> [Task goal]
For this exercise, write out every entry exactly and leave the pictures out.

> [The data]

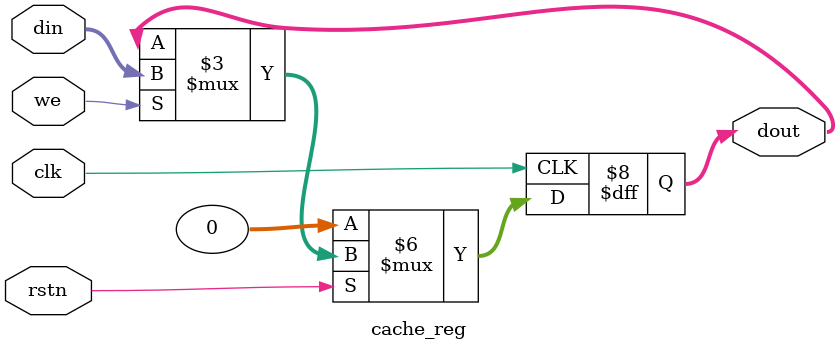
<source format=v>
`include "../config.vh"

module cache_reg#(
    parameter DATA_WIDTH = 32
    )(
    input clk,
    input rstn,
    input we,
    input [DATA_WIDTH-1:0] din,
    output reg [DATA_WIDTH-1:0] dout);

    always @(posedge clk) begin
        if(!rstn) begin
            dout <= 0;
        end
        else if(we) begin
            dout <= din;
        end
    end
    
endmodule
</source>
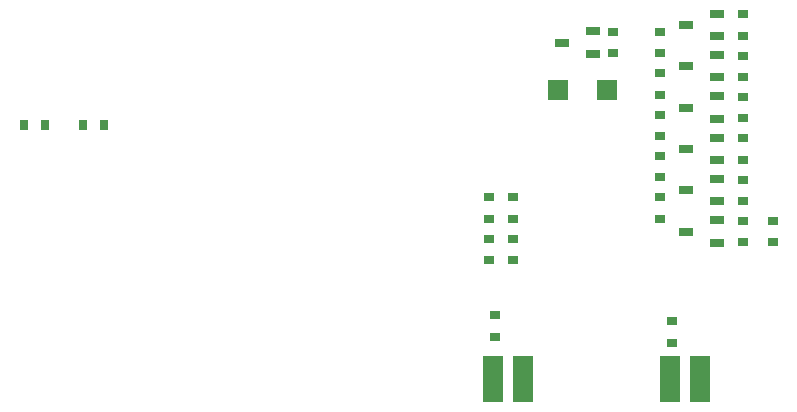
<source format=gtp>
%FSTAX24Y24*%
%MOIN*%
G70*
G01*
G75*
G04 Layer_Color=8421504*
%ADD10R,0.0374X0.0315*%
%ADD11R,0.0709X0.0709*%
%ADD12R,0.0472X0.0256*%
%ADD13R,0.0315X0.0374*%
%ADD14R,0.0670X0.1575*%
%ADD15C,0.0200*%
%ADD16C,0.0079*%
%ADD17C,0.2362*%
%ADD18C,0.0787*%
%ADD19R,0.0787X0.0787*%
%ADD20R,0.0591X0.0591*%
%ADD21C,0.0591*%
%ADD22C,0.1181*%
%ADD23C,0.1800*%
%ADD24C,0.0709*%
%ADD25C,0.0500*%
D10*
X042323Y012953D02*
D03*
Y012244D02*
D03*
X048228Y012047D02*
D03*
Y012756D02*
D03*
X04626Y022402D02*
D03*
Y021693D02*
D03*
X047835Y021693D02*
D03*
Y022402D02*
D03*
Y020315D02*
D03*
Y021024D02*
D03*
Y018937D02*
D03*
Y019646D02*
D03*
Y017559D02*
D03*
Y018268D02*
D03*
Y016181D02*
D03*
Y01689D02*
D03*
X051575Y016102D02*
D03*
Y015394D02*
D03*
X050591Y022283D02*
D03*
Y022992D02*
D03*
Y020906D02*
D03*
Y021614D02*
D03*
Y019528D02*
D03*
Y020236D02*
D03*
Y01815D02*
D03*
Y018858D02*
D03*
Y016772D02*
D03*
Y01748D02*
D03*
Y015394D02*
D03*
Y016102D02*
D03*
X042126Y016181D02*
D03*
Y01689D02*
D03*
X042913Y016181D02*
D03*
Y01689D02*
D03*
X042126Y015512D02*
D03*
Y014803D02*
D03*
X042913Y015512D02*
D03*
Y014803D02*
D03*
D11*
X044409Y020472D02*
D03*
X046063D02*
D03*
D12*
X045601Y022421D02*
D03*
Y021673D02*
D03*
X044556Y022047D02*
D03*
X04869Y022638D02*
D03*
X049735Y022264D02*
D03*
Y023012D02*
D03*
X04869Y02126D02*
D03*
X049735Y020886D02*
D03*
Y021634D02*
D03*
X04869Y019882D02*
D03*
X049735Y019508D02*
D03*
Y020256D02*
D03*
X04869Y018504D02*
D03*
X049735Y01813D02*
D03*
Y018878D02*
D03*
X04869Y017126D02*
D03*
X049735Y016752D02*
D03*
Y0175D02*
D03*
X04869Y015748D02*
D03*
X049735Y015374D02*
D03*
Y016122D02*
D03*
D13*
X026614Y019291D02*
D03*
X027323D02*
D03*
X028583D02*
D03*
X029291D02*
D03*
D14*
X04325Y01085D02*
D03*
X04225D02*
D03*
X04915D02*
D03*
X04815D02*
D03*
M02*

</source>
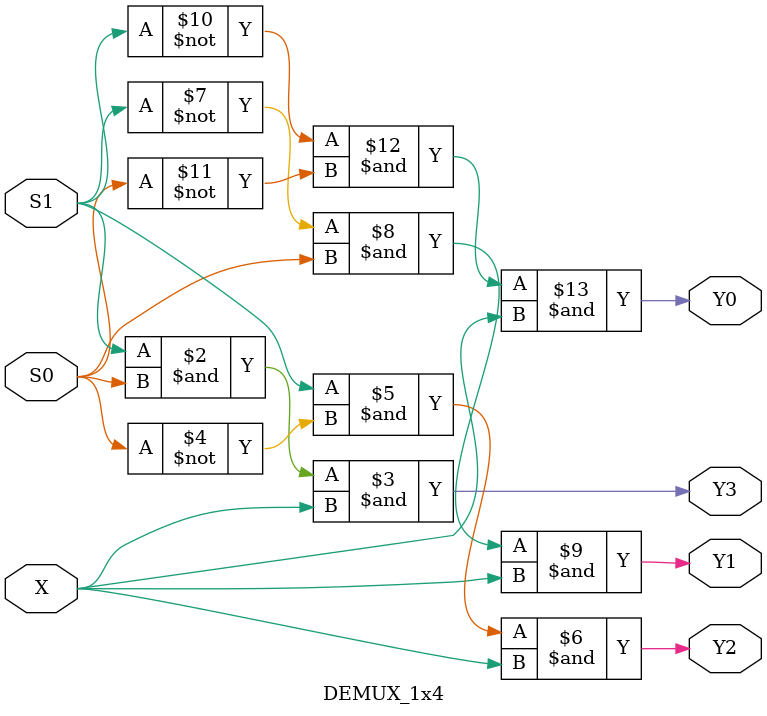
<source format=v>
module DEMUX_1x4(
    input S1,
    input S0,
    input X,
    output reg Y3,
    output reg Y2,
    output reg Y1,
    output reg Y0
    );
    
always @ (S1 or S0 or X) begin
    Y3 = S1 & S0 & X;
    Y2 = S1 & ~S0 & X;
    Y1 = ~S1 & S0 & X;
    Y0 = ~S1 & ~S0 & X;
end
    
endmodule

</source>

> [Solution to the problem]
<source format=v>
`include "../config.vh"

module cache_reg#(
    parameter DATA_WIDTH = 32
    )(
    input clk,
    input rstn,
    input we,
    input [DATA_WIDTH-1:0] din,
    output reg [DATA_WIDTH-1:0] dout);

    always @(posedge clk) begin
        if(!rstn) begin
            dout <= 0;
        end
        else if(we) begin
            dout <= din;
        end
    end
    
endmodule
</source>
<source format=gtp>
%FSTAX24Y24*%
%MOIN*%
G70*
G01*
G75*
G04 Layer_Color=8421504*
%ADD10R,0.0374X0.0315*%
%ADD11R,0.0709X0.0709*%
%ADD12R,0.0472X0.0256*%
%ADD13R,0.0315X0.0374*%
%ADD14R,0.0670X0.1575*%
%ADD15C,0.0200*%
%ADD16C,0.0079*%
%ADD17C,0.2362*%
%ADD18C,0.0787*%
%ADD19R,0.0787X0.0787*%
%ADD20R,0.0591X0.0591*%
%ADD21C,0.0591*%
%ADD22C,0.1181*%
%ADD23C,0.1800*%
%ADD24C,0.0709*%
%ADD25C,0.0500*%
D10*
X042323Y012953D02*
D03*
Y012244D02*
D03*
X048228Y012047D02*
D03*
Y012756D02*
D03*
X04626Y022402D02*
D03*
Y021693D02*
D03*
X047835Y021693D02*
D03*
Y022402D02*
D03*
Y020315D02*
D03*
Y021024D02*
D03*
Y018937D02*
D03*
Y019646D02*
D03*
Y017559D02*
D03*
Y018268D02*
D03*
Y016181D02*
D03*
Y01689D02*
D03*
X051575Y016102D02*
D03*
Y015394D02*
D03*
X050591Y022283D02*
D03*
Y022992D02*
D03*
Y020906D02*
D03*
Y021614D02*
D03*
Y019528D02*
D03*
Y020236D02*
D03*
Y01815D02*
D03*
Y018858D02*
D03*
Y016772D02*
D03*
Y01748D02*
D03*
Y015394D02*
D03*
Y016102D02*
D03*
X042126Y016181D02*
D03*
Y01689D02*
D03*
X042913Y016181D02*
D03*
Y01689D02*
D03*
X042126Y015512D02*
D03*
Y014803D02*
D03*
X042913Y015512D02*
D03*
Y014803D02*
D03*
D11*
X044409Y020472D02*
D03*
X046063D02*
D03*
D12*
X045601Y022421D02*
D03*
Y021673D02*
D03*
X044556Y022047D02*
D03*
X04869Y022638D02*
D03*
X049735Y022264D02*
D03*
Y023012D02*
D03*
X04869Y02126D02*
D03*
X049735Y020886D02*
D03*
Y021634D02*
D03*
X04869Y019882D02*
D03*
X049735Y019508D02*
D03*
Y020256D02*
D03*
X04869Y018504D02*
D03*
X049735Y01813D02*
D03*
Y018878D02*
D03*
X04869Y017126D02*
D03*
X049735Y016752D02*
D03*
Y0175D02*
D03*
X04869Y015748D02*
D03*
X049735Y015374D02*
D03*
Y016122D02*
D03*
D13*
X026614Y019291D02*
D03*
X027323D02*
D03*
X028583D02*
D03*
X029291D02*
D03*
D14*
X04325Y01085D02*
D03*
X04225D02*
D03*
X04915D02*
D03*
X04815D02*
D03*
M02*

</source>
<source format=v>
module DEMUX_1x4(
    input S1,
    input S0,
    input X,
    output reg Y3,
    output reg Y2,
    output reg Y1,
    output reg Y0
    );
    
always @ (S1 or S0 or X) begin
    Y3 = S1 & S0 & X;
    Y2 = S1 & ~S0 & X;
    Y1 = ~S1 & S0 & X;
    Y0 = ~S1 & ~S0 & X;
end
    
endmodule

</source>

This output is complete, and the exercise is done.